Little Miss Sunshine (2006) dir. Jonathan Dayton and Valerie Faris
Starring: Greg Kinnear, Toni Collette, Steve Carell, Abigail Breslin, Alan Arkin
“Little Miss Sunshine” is a delightful, comedy/road picture, which has been a hit in all stages of its life - starting off as a Sundance hit, then a mild box office success, multiple year-end awards/nominations and now a successful DVD release.
It deserves everything it gets, as its one of few uplifting films this year to receive all-around praise. “Little Miss Sunshine” is a fun respite from the serious downers of this year’s awards season, ie. “Babel,” “Little Children,” “Pan’s Labyrinth.” With no disrespect to these films, “Sunshine” will lift your spirits and give you a little piece of joy to get you through your day.
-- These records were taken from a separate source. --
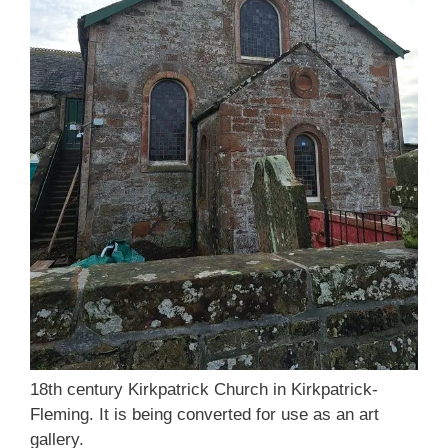
18th century Kirkpatrick Church in Kirkpatrick-
Fleming. It is being converted for use as an art
gallery.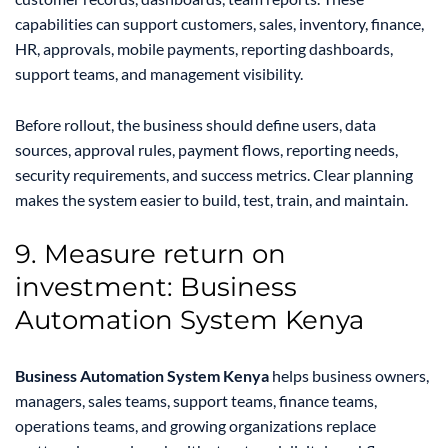
capabilities can support customers, sales, inventory, finance,
HR, approvals, mobile payments, reporting dashboards,
support teams, and management visibility.
Before rollout, the business should define users, data
sources, approval rules, payment flows, reporting needs,
security requirements, and success metrics. Clear planning
makes the system easier to build, test, train, and maintain.
9. Measure return on
investment: Business
Automation System Kenya
Business Automation System Kenya
helps business owners,
managers, sales teams, support teams, finance teams,
operations teams, and growing organizations replace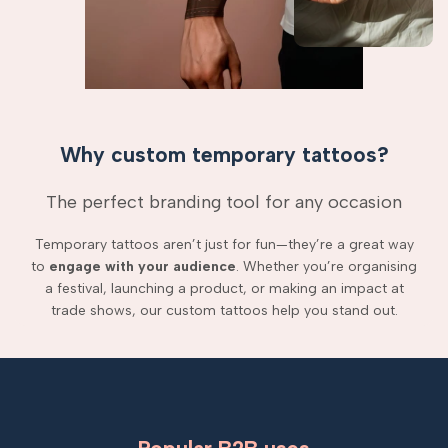
Why custom temporary tattoos?
The perfect branding tool for any occasion
Temporary tattoos aren’t just for fun—they’re a great way
to
engage with your audience
. Whether you’re organising
a festival, launching a product, or making an impact at
trade shows, our custom tattoos help you stand out.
You know the story, a dysfunctional family travels the country so their precocious 7 year old can compete in a children’s beauty pageant. Each member of the family holds his or her own in terms of laughs. It’s a true ensemble, with neither one stealing anyone’s thunder. Greg Kinnear plays Richard, the ultra-competitive-motivational-speaker wannabe Dad, Steve Carell is a depressed suicide-attempting gay intellectual scholar Uncle. Alan Arkin is an “I don’t care because I’m old”, porn-loving, heroin-snorting grandfather. Paul Dano is the disaffected Nietzsche-reading teenager who has taken an oath of silence. Abigail Breslin is the Jonathan-Lipnicky-cute- but-not-gorgeous naïve daughter and Toni Collette is the rock, the mother who has to take up smoking to survive the chaos in the family.
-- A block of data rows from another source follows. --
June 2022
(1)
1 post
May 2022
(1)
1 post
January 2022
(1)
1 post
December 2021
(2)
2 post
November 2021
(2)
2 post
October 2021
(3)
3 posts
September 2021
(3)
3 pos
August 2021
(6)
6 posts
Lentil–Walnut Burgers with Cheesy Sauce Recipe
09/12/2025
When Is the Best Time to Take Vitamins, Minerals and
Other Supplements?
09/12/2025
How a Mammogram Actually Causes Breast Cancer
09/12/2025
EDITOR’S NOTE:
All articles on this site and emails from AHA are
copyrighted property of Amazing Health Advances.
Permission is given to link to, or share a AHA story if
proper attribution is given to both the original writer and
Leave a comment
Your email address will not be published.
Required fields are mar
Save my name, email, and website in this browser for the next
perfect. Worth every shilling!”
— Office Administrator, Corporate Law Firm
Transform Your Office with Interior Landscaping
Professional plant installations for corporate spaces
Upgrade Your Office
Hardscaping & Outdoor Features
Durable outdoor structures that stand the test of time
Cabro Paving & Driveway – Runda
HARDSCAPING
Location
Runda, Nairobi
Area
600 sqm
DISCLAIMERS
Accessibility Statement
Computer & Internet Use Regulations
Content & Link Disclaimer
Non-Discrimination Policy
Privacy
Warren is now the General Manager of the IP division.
The film follows a well-trodden formula of road movies, but it’s so genuine and sincere, everything works. There are half a dozen brilliant scenes and moments of hilarity. Dayton and Faris, whom we expect to ‘know their music’ based on their extensive music video work, adds pitch perfect songs to the soundtrack (a good way of introducing Sufjan Stevens to the mainstream).
Hopefully, this film will be Dayton/Faris’ “Bottle Rocket,” from which build a fruitful feature film career. (Wes Anderson, time to step back up to the plate)
I think the film just might win Best Picture Oscar as its gaining steam on the awards train than anyone else. It could be this year’s “Crash” – an accessible film everyone can love. Enjoy.